+++ WORKING DATA +++
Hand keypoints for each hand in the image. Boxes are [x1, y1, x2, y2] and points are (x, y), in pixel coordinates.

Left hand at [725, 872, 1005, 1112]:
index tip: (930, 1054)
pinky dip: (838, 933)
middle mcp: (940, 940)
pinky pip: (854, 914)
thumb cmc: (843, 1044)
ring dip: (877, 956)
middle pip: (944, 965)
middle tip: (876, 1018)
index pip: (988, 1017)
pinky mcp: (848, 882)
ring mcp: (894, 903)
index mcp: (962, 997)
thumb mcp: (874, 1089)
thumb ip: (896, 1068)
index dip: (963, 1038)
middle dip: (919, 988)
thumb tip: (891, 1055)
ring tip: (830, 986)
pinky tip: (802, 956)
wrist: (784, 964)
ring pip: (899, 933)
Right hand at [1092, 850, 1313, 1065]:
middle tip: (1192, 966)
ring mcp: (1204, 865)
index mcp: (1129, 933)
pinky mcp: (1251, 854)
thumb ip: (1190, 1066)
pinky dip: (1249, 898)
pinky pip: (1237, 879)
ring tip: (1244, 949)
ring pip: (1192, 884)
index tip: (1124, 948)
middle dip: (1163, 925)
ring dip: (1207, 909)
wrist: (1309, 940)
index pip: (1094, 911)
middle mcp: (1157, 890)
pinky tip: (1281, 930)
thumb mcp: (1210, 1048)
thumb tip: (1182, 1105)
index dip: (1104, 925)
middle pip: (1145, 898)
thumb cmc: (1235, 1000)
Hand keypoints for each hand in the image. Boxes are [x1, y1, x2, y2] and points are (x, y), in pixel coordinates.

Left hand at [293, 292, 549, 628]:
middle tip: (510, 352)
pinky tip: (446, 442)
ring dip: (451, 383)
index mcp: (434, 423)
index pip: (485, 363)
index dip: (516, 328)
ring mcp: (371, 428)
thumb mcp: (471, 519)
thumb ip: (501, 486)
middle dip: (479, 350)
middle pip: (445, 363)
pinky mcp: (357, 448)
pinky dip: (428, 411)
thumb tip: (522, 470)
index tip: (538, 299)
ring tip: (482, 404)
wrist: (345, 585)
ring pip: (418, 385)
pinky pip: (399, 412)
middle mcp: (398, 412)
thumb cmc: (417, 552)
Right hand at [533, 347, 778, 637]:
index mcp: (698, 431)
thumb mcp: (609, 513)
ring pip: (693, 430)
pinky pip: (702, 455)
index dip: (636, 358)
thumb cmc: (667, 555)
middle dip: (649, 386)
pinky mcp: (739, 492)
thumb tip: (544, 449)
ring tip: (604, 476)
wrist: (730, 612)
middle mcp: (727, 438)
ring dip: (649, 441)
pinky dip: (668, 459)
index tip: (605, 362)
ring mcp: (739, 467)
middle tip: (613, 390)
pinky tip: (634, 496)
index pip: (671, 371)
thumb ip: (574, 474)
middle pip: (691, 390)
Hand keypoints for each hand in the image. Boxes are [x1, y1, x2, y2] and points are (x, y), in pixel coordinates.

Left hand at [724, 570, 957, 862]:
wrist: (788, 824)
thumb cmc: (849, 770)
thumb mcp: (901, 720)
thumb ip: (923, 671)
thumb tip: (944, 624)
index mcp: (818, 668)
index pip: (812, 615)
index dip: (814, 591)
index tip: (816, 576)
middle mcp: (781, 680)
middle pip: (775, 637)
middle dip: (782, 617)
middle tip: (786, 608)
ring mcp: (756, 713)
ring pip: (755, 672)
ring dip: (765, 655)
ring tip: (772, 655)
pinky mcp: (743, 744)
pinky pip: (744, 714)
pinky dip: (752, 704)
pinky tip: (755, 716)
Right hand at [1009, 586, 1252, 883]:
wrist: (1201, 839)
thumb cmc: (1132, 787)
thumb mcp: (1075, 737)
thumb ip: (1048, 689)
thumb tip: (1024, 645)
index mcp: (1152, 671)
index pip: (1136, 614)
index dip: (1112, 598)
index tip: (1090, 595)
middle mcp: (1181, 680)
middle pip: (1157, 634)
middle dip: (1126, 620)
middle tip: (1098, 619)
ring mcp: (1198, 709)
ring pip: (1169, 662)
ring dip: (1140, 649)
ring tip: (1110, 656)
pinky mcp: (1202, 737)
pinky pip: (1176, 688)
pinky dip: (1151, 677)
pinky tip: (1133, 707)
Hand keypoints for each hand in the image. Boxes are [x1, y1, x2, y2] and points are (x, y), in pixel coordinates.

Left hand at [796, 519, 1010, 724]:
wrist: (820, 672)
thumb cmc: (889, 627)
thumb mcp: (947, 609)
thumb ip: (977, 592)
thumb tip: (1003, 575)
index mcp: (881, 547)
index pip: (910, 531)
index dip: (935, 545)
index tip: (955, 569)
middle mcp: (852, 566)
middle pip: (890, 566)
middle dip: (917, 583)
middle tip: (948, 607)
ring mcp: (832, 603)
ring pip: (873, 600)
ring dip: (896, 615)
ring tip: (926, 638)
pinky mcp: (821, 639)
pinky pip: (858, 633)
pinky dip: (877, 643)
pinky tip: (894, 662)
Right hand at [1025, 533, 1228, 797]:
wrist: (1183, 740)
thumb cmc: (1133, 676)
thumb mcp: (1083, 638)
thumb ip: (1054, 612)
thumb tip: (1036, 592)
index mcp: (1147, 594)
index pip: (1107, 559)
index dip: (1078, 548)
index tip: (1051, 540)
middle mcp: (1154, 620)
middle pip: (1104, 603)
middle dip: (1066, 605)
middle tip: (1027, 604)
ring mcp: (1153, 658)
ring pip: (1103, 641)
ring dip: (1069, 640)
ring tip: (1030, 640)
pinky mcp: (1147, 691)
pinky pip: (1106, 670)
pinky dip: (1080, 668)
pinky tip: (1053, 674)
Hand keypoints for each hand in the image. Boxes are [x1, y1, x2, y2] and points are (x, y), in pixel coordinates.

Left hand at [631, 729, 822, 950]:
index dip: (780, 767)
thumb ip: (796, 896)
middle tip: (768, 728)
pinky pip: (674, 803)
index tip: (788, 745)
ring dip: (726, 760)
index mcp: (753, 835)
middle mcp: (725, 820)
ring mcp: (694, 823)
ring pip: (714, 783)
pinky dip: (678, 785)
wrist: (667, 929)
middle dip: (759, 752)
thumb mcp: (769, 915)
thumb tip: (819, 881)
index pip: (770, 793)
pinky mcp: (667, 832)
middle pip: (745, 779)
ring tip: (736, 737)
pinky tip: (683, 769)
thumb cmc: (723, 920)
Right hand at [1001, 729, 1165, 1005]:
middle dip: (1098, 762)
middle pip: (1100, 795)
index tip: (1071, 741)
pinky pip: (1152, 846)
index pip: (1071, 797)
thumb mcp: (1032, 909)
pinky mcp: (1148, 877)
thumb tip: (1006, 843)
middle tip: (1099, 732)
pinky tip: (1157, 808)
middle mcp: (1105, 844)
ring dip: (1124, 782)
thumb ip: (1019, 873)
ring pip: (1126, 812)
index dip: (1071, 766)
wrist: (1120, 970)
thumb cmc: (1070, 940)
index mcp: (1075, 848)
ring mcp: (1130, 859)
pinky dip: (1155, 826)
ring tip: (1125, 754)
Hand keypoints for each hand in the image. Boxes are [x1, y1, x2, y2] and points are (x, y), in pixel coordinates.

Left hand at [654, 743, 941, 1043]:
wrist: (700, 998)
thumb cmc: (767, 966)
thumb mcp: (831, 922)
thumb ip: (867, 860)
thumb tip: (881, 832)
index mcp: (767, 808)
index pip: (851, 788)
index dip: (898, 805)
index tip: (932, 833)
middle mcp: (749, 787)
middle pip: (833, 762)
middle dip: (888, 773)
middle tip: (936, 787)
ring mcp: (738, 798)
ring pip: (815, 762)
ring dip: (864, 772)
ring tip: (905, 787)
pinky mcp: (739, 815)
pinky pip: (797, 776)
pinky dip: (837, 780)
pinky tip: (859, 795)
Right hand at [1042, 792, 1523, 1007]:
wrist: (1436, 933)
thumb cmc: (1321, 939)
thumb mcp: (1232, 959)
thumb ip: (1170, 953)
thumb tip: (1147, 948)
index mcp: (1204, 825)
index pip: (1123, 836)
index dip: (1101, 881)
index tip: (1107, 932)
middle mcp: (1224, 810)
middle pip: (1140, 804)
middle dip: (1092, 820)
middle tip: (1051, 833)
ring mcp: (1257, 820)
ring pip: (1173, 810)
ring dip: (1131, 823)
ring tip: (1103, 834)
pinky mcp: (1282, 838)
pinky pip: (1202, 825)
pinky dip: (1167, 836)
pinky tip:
+++
YOUR ASSIGNMENT |
Above are the records; from them, give again exactly the lines from the one containing "thumb mcp: (1075, 737)" through the one containing "pinky mcp: (1202, 737)", both included.

ANSWER TO THE PROBLEM |
thumb mcp: (1075, 737)
thumb ip: (1048, 689)
thumb tip: (1024, 645)
index mcp: (1152, 671)
index pip: (1136, 614)
index dip: (1112, 598)
index tip: (1090, 595)
middle mcp: (1181, 680)
middle pip: (1157, 634)
middle dip: (1126, 620)
middle tip: (1098, 619)
ring mcp: (1198, 709)
ring pip: (1169, 662)
ring dip: (1140, 649)
ring tip: (1110, 656)
pinky mcp: (1202, 737)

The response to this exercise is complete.